ASSIGNED TASK A:
Quote the post on SCI window styles from "Welcome to the" to "awesome about these.".
ASSIGNED TASK B:
Answer these questions from the post on SCI window styles:
(i) Which kernel function draws a regular SCI window?
(ii) What is nwNORMAL called in the original source?
(iii) What is the original source name for nwNOFRAME?

EXTRACTED TEXT:

● ● ● ●

Welcome to the first of a series of posts about window styles in SCI games. In this first entry I’ll go over the most basic of window styles available, the kernel-drawn one.

A regular old SCI window is drawn by the kernel’s RDrawWindow function. It can draw or not draw various parts. The type property that you can set on a SysWindow object yields the following possibilities:

nwNORMAL (stdWindow for those of us with the original source) looks like exactly that. A filled frame with a shadow. There’s nothing particularly awesome about these.
nwTRANSPARENT (wNoSave) windows forego the filling-in, revealing that the drop shadow isn’t two lines but a full rectangle. As the proper name implies, this skips taking a little screenshot of what’s underneath so when the window is closed things can be restored quickly.
nwNOFRAME (wNoBorder) windows only have the fill.

● ● ● ●

SUPPLIED MATERIAL:
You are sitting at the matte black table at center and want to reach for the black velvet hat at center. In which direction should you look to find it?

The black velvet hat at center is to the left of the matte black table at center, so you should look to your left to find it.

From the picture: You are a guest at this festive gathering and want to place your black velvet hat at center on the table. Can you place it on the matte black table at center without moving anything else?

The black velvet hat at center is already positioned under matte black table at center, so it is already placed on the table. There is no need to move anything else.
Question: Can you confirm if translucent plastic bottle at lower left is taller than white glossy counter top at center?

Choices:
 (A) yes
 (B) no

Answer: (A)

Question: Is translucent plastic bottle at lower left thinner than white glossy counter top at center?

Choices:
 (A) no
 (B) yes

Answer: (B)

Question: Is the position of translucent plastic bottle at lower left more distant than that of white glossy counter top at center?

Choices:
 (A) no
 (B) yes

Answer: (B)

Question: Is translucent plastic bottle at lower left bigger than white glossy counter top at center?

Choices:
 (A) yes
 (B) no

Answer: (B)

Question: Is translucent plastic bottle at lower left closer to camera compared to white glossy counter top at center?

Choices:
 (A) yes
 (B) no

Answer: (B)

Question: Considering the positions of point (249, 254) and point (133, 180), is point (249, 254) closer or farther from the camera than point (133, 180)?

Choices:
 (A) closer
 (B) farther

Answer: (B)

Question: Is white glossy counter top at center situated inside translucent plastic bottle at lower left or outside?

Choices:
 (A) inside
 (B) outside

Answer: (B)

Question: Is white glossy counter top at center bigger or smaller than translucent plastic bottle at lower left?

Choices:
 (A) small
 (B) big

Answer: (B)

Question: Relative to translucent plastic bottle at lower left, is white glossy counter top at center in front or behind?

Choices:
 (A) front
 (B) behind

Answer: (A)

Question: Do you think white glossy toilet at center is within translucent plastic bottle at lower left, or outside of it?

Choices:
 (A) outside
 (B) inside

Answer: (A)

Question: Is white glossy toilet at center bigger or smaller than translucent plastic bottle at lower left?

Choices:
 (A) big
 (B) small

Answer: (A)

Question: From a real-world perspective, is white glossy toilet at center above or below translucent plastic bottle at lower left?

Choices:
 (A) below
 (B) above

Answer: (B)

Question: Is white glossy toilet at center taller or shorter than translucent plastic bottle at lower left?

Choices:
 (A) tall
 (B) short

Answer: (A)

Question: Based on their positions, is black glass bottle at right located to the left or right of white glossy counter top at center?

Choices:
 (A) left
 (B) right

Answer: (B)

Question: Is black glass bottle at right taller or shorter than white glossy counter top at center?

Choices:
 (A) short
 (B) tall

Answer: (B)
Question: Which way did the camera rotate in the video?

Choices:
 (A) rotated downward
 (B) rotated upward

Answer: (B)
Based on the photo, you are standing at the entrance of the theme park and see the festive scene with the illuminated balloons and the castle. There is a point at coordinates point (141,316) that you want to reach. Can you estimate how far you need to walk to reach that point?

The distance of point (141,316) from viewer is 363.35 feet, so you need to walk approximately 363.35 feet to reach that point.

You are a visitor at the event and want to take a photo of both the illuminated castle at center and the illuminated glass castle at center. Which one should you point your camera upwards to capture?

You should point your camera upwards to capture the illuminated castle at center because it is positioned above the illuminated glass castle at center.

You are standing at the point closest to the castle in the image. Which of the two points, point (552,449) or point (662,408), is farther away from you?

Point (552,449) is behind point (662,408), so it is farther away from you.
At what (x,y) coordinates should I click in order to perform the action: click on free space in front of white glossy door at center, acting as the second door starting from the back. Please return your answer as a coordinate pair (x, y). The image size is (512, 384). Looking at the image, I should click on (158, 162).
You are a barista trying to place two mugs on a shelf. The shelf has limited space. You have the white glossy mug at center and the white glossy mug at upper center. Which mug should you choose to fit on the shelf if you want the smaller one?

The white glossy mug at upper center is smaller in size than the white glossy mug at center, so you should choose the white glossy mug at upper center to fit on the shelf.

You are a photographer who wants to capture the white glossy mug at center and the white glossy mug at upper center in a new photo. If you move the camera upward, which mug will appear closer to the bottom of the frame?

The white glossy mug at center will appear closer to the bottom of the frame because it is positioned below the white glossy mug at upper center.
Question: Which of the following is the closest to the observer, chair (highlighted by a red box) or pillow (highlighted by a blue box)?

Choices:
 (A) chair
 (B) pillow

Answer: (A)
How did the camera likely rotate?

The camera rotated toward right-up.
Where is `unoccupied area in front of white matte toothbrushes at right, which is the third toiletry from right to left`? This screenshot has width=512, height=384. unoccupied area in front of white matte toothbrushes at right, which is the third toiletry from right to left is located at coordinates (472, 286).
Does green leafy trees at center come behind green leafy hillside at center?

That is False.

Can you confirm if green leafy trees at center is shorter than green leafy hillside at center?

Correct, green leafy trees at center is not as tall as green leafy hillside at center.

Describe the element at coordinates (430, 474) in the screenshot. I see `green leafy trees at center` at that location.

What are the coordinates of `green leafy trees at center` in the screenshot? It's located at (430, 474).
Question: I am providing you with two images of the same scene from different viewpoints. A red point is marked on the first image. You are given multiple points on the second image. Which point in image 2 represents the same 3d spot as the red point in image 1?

● ● ● ●

RESPONSE BOX A:
Welcome to the first of a series of posts about window styles in SCI games. In this first entry I’ll go over the most basic of window styles available, the kernel-drawn one.

A regular old SCI window is drawn by the kernel’s RDrawWindow function. It can draw or not draw various parts. The type property that you can set on a SysWindow object yields the following possibilities:

nwNORMAL (stdWindow for those of us with the original source) looks like exactly that. A filled frame with a shadow. There’s nothing particularly awesome about these.

RESPONSE BOX B:
(i) RDrawWindow
(ii) stdWindow
(iii) wNoBorder